Seeing with my own eyes how engaged young people can be in this type of design process, I've come to believe that fun is the most powerful way to invite young people into the social change space.
I'm especially encouraged by the pilot just completed at Simon Fraser University in Surrey, British Columbia. The school's chapter of Students in Free Enterprise (SIFE) held its own Fun for A Change competition and some great ideas emerged.
The runner-up, Lotto Globe, proposed a way to recycle millions of train tickets printed each year by creating a special lottery that you enter by recycling your tickets after you're done. The prizes can come from local businesses, which allows the lottery to promote the local economy. It also sends an important message that recycling small pieces of paper can add up.
The winning idea, Image Garden, went after a more ambitious behavior change.

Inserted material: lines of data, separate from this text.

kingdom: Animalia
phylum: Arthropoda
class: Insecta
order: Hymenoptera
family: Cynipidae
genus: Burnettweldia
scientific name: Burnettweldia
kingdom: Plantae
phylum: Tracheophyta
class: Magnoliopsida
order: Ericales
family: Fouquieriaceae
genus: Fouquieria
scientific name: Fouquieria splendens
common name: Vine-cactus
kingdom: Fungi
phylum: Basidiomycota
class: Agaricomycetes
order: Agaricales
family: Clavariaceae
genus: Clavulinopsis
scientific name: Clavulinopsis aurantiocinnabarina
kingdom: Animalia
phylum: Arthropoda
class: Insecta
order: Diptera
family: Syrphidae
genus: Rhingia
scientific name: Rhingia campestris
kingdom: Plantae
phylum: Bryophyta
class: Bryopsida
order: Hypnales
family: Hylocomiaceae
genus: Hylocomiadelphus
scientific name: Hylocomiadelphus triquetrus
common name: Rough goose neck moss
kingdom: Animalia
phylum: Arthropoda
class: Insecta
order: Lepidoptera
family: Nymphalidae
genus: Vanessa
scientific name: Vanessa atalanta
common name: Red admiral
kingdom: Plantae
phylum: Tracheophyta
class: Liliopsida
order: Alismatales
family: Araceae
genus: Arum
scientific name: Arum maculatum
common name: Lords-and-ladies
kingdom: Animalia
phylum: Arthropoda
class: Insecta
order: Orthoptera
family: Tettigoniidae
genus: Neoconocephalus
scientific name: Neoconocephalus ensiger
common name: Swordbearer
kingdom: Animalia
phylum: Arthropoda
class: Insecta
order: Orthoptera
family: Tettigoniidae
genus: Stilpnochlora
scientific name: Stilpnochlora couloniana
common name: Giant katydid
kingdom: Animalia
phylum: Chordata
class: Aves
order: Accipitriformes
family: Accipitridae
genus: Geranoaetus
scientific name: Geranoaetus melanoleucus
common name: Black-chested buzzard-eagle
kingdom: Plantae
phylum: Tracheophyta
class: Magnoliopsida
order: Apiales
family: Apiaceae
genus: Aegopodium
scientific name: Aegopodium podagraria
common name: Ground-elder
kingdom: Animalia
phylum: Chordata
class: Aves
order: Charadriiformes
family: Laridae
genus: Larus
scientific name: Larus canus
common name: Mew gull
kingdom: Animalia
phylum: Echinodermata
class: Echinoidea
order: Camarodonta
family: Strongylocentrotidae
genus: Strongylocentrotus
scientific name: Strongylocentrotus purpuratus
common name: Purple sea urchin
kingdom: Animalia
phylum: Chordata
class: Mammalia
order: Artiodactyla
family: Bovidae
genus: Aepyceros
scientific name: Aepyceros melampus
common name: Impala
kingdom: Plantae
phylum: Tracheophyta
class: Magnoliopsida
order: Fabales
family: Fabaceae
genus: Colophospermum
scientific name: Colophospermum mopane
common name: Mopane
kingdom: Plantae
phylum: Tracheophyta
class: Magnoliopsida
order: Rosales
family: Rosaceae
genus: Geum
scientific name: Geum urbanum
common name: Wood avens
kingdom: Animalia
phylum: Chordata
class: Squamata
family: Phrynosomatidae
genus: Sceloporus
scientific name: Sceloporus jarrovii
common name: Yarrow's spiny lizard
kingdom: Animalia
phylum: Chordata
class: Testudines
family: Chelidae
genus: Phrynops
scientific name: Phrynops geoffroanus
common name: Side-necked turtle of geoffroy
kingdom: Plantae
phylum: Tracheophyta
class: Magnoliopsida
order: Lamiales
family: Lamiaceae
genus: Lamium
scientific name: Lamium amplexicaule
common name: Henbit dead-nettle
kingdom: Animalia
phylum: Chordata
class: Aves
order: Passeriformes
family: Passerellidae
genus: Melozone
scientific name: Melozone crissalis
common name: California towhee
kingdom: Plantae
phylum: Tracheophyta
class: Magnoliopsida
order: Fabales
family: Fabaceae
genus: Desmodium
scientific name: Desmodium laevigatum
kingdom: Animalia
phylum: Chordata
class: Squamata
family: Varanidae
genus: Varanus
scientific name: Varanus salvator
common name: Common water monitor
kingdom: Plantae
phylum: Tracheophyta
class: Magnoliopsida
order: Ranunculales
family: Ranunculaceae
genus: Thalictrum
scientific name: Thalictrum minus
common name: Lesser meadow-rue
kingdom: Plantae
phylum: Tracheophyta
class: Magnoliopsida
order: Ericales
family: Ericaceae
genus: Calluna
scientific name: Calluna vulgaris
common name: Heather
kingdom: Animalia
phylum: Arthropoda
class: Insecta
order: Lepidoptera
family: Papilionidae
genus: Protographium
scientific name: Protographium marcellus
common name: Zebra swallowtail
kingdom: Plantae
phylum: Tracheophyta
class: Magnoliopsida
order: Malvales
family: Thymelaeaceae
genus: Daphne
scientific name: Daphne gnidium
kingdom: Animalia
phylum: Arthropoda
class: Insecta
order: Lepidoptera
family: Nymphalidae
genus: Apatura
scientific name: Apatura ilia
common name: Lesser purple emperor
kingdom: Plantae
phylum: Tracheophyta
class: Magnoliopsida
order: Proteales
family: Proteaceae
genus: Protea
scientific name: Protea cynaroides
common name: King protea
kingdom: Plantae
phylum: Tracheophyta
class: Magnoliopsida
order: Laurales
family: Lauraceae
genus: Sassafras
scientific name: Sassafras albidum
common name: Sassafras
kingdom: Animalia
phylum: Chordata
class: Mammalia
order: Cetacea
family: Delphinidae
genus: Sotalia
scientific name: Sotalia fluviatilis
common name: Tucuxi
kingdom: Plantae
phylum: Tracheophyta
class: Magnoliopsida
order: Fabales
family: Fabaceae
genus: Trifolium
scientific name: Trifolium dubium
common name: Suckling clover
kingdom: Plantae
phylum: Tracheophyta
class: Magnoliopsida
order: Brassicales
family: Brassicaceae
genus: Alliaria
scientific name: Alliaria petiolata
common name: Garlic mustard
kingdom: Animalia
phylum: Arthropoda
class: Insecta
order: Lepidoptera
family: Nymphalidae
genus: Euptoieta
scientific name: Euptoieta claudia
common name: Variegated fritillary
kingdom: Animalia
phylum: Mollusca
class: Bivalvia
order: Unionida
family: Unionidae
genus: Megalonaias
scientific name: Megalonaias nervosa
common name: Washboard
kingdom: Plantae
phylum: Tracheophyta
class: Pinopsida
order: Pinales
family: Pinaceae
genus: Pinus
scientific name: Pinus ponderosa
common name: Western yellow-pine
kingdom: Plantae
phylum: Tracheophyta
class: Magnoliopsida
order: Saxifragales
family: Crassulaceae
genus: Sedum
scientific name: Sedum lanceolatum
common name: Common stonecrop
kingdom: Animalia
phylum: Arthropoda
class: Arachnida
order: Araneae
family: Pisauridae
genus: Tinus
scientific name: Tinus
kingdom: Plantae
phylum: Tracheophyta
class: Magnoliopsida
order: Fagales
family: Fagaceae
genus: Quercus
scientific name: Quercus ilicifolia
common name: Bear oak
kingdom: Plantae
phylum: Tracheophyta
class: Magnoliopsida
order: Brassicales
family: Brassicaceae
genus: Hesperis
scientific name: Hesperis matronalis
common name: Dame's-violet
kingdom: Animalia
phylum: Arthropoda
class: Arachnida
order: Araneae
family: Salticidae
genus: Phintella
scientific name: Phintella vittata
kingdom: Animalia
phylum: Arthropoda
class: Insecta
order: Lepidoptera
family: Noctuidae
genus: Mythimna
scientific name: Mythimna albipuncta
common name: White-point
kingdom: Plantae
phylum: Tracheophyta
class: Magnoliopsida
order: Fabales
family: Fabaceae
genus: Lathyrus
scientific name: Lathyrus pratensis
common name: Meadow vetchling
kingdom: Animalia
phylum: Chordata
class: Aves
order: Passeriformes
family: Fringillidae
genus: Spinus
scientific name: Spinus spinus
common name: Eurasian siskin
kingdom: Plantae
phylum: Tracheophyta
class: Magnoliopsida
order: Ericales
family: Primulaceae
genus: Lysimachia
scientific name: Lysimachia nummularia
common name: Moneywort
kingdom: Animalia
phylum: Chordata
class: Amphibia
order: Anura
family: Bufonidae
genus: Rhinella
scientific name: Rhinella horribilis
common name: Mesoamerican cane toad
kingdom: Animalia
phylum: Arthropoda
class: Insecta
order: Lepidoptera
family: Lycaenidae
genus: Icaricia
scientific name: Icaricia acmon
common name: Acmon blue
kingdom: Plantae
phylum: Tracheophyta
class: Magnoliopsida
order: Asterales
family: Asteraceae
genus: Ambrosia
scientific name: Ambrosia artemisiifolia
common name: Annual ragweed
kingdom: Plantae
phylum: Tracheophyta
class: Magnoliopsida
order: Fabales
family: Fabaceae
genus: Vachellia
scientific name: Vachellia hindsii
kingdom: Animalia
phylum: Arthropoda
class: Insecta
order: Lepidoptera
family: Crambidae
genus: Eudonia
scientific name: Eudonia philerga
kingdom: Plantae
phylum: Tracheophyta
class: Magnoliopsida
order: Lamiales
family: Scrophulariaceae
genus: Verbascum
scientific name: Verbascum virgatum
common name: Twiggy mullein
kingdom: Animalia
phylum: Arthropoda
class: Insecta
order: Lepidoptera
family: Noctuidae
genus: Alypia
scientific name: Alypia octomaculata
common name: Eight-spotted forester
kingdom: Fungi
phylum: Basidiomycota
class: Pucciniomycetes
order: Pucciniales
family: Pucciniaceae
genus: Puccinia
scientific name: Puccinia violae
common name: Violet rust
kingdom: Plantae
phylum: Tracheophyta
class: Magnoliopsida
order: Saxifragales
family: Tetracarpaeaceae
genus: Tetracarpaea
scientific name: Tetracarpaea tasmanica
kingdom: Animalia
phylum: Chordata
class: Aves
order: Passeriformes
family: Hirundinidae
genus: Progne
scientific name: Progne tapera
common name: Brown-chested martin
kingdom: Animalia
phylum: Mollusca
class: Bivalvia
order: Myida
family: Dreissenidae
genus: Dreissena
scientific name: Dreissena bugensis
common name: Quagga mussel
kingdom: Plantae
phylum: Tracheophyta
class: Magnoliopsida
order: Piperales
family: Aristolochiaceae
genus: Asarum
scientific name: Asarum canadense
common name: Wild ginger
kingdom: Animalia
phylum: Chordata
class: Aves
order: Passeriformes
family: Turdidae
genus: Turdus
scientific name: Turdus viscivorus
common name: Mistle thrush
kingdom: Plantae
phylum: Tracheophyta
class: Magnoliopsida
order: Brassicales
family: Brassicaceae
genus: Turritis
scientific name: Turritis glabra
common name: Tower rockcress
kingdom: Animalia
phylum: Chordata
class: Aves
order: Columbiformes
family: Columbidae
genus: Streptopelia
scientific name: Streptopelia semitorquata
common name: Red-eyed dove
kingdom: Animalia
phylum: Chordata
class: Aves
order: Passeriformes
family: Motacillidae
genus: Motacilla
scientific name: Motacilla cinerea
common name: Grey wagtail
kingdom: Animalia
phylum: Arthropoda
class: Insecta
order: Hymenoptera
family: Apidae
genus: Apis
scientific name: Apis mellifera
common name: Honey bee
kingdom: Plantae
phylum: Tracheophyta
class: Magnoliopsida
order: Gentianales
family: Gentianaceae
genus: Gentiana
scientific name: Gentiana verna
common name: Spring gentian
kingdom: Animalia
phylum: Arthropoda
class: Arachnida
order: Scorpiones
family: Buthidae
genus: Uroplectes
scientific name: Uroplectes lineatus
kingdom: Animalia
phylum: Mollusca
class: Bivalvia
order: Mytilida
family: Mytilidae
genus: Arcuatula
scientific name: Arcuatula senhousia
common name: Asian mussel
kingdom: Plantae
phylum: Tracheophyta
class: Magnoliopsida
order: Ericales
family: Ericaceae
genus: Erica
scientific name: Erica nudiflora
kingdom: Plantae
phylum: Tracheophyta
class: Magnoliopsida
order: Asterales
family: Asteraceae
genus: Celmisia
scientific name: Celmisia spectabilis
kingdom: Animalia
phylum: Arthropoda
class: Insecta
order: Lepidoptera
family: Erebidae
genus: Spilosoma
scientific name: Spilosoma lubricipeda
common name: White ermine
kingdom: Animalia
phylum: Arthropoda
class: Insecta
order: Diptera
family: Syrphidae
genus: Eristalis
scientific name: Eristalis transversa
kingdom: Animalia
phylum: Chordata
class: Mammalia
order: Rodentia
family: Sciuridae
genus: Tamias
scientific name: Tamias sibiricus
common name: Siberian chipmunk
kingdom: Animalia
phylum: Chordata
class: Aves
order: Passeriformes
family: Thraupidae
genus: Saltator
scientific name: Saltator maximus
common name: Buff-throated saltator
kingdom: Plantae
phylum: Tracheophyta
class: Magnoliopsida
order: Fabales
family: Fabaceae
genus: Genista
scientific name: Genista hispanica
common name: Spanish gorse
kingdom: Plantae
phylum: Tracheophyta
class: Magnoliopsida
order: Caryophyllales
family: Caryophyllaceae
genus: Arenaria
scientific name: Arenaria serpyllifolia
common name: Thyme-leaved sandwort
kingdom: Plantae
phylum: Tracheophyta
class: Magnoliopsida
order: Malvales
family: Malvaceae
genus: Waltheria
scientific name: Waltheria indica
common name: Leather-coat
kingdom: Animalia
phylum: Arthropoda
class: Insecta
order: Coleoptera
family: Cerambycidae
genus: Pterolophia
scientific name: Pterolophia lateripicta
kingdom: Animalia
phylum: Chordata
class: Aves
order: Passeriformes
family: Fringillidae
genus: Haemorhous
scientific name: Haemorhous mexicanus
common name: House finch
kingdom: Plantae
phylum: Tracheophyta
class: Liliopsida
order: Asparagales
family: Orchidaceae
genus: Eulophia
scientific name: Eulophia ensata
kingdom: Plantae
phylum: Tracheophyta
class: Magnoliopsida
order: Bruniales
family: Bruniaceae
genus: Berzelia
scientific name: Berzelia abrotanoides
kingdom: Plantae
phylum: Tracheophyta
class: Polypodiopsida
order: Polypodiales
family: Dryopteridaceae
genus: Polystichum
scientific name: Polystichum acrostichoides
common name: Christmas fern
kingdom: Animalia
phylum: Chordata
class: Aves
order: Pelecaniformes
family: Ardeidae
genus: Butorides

It's a game inspired installation that invites children to express themselves creatively in a public space and take ownership of the public spaces they occupy.
We plan to demonstrate both ideas in the coming months to measure their effectiveness.
Starting in October, Fun for A Change will also be held at 16 universities in Taiwan, one in India, and a few other schools that are not yet confirmed.
Youth who are not at a participating school can also take part in the online challenge at Fun for A Change. Designed to be game-like, "players" design their social change solutions (powered by game dynamics) by completing seven simple missions.
Gamification is not a panacea. In some cases, it may even do more harm than good. But if much of social change involves behavior change, then we need to start taking cues from Angry Birds.